News News by Brand Porsche News

Factory One-Off Porsche 911 Sells for $1.3 Million. Long Live the 996

The 996 isn't seen as the most desirable 911, yet one example just sold at auction for serious money.
Broad Arrow Auctions

The 996-generation Porsche 911 has always been a less-valued model by virtue of its weird headlights and abandonment of the air-cooled engine. That’s not to say that these cars can’t still bring big money on the used market, though, as one special example has now demonstrated with a seven-figure sale.

As covered by Road & Track, the car in question is a one-of-one factory special built as a collaboration between the Porsche Club of America and Porsche Classic. Known as the Porsche 911 Classic Club Coupe, it sports the drivetrain from a 996 GT3 and distinctive styling unique to the build. Built in 2022 as a tribute model, it scored a ducktail spoiler, a double bubble roof, and 18-inch Fuchs wheels. It’s finished in Sport Grey Metallic with a racing stripe which we feel is pretty sharp. Inside, it scored a Pepita pattern interior in Black and Slate Grey leather.

That GT3 driveline goes a long way to waking up what was originally a humble 911 Carrerra.
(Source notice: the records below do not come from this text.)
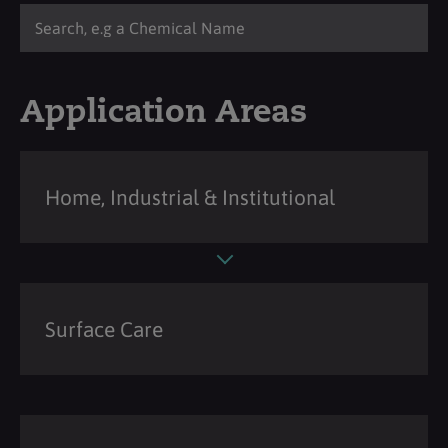
Application Areas
Home, Industrial & Institutional
Surface Care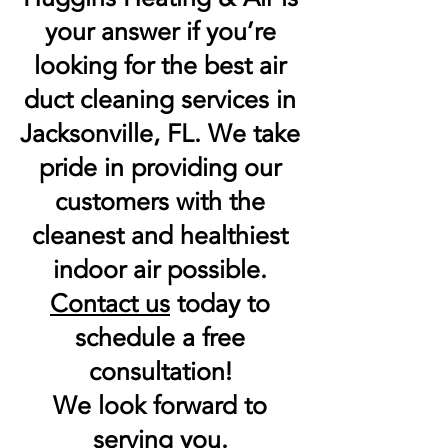
your answer if you’re
looking for the best air
duct cleaning services in
Jacksonville, FL. We take
pride in providing our
customers with the
cleanest and healthiest
indoor air possible.
Contact us
today to
schedule a free
consultation!
We look forward to
serving you.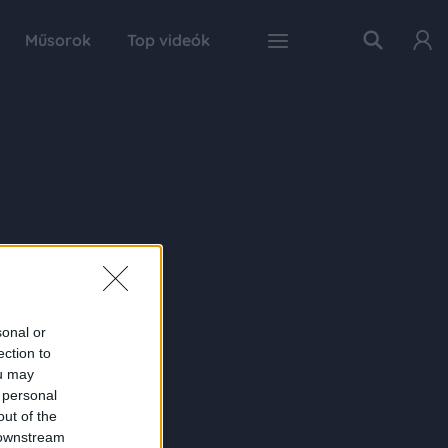
Műsorok
Top videók
sonal or
ection to
ou may
 personal
out of the
 downstream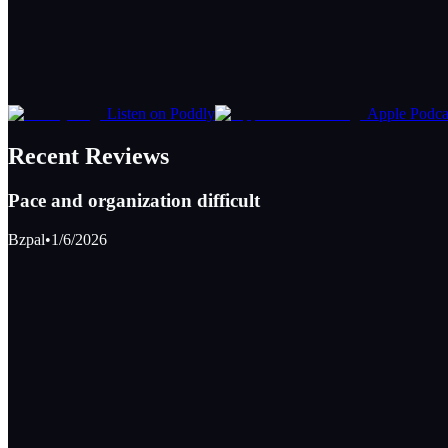
Listen on Poddly
Apple Podca
Recent Reviews
Pace and organization difficult
Bzpal
•
1/6/2026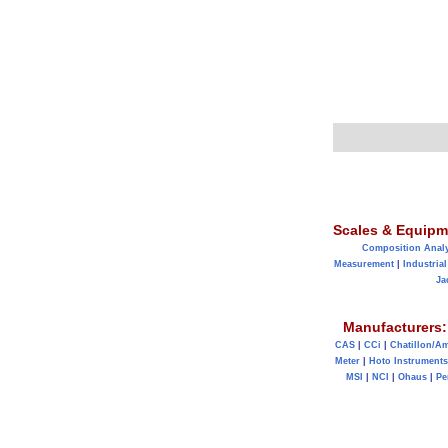
Scales & Equipm
Composition Anal
Measurement
|
Industrial
Ja
Manufacturers:
CAS
|
CCi
|
Chatillon/A
Meter
|
Hoto Instruments
MSI
|
NCI
|
Ohaus
|
Pe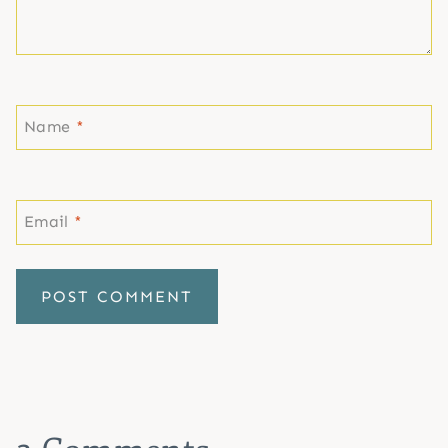
Name
*
Email
*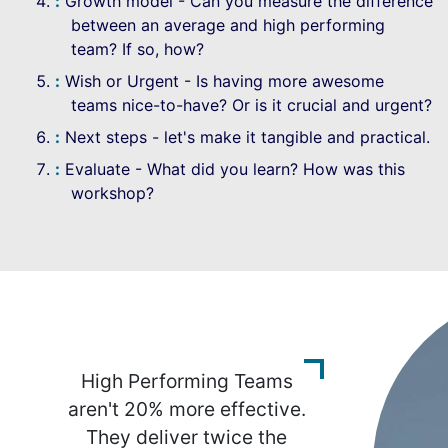
Growth model - Can you measure the difference
between an average and high performing
team? If so, how?
Wish or Urgent - Is having more awesome
teams nice-to-have? Or is it crucial and urgent?
Next steps - let's make it tangible and practical.
Evaluate - What did you learn? How was this
workshop?
High Performing Teams
aren't 20% more effective.
They deliver twice the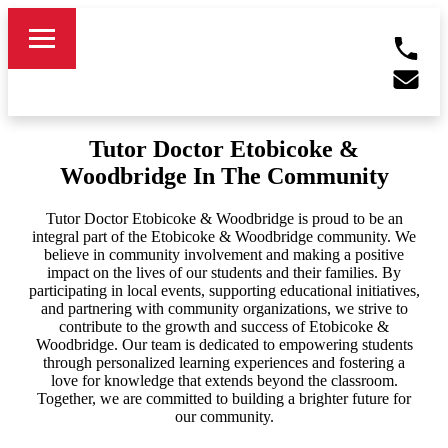
Tutor Doctor Etobicoke &
Woodbridge In The Community
Tutor Doctor Etobicoke & Woodbridge is proud to be an
integral part of the Etobicoke & Woodbridge community. We
believe in community involvement and making a positive
impact on the lives of our students and their families. By
participating in local events, supporting educational initiatives,
and partnering with community organizations, we strive to
contribute to the growth and success of Etobicoke &
Woodbridge. Our team is dedicated to empowering students
through personalized learning experiences and fostering a
love for knowledge that extends beyond the classroom.
Together, we are committed to building a brighter future for
our community.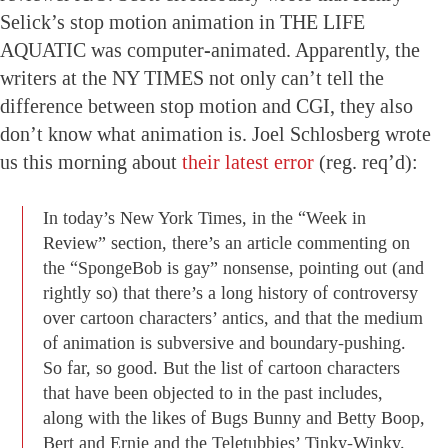
Selick’s stop motion animation in THE LIFE
AQUATIC was computer-animated. Apparently, the
writers at the NY TIMES not only can’t tell the
difference between stop motion and CGI, they also
don’t know what animation is. Joel Schlosberg wrote
us this morning about
their latest error
(reg. req’d):
In today’s New York Times, in the “Week in
Review” section, there’s an article commenting on
the “SpongeBob is gay” nonsense, pointing out (and
rightly so) that there’s a long history of controversy
over cartoon characters’ antics, and that the medium
of animation is subversive and boundary-pushing.
So far, so good. But the list of cartoon characters
that have been objected to in the past includes,
along with the likes of Bugs Bunny and Betty Boop,
Bert and Ernie and the Teletubbies’ Tinky-Winky.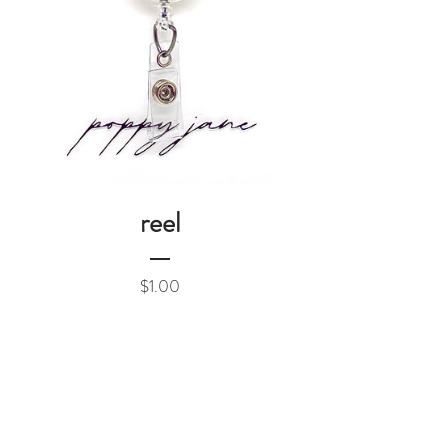
reel
Price
$1.00
Add to Cart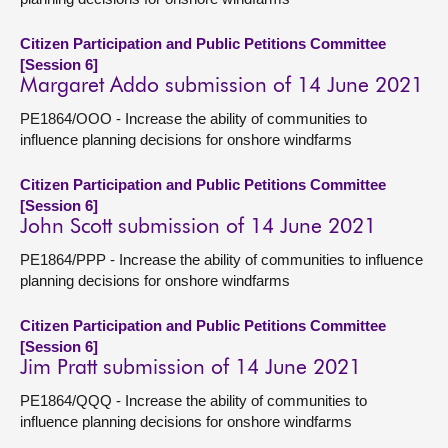
Citizen Participation and Public Petitions Committee
[Session 6]
Margaret Addo submission of 14 June 2021
PE1864/OOO - Increase the ability of communities to
influence planning decisions for onshore windfarms
Citizen Participation and Public Petitions Committee
[Session 6]
John Scott submission of 14 June 2021
PE1864/PPP - Increase the ability of communities to influence
planning decisions for onshore windfarms
Citizen Participation and Public Petitions Committee
[Session 6]
Jim Pratt submission of 14 June 2021
PE1864/QQQ - Increase the ability of communities to
influence planning decisions for onshore windfarms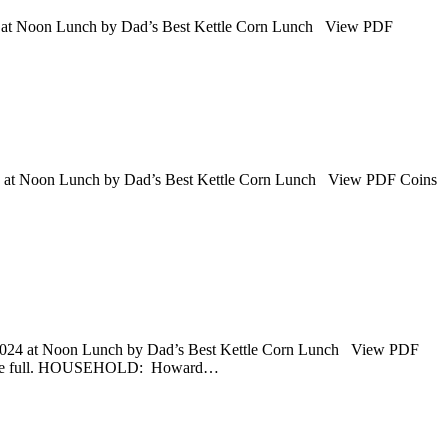
5 at Noon Lunch by Dad’s Best Kettle Corn Lunch View PDF
25 at Noon Lunch by Dad’s Best Kettle Corn Lunch View PDF Coins
 2024 at Noon Lunch by Dad’s Best Kettle Corn Lunch View PDF
 be full. HOUSEHOLD: Howard…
It’s good for 381 horsepower, with a tingly redline sitting up at a lofty 8,000 rpm. The car has the handling to match, too, with both the suspension and brakes from the GT3 swapped over as well.

As per the auction listing, the car sold for a mighty $1.325 million at the Porsche 75th Anniversary Auction in Atlanta on the weekend. That makes it far and away the most expensive 996 ever sold. The 996 is otherwise normally seen as the bargain choice of older 911s.

However, when it comes to rare Porsches, huge sale prices are the norm. A great example is the Sally Carrera model built in tribute to Pixar’s Cars, which went for $3.6 million in 2022. Racing heritage also helps, with a 1964 Porsche 904 GTS sold for $2.54 million over the weekend, too.

The 996 may not be the most desirable 911 of all time. However, it’s at that point in its depreciation curve now where prices will probably start to creep back up as it enters classic status. Eventually, collectors may prize the model as the harbinger of the modern water-cooled 911, rather than decry it as the end of the air-cooled era.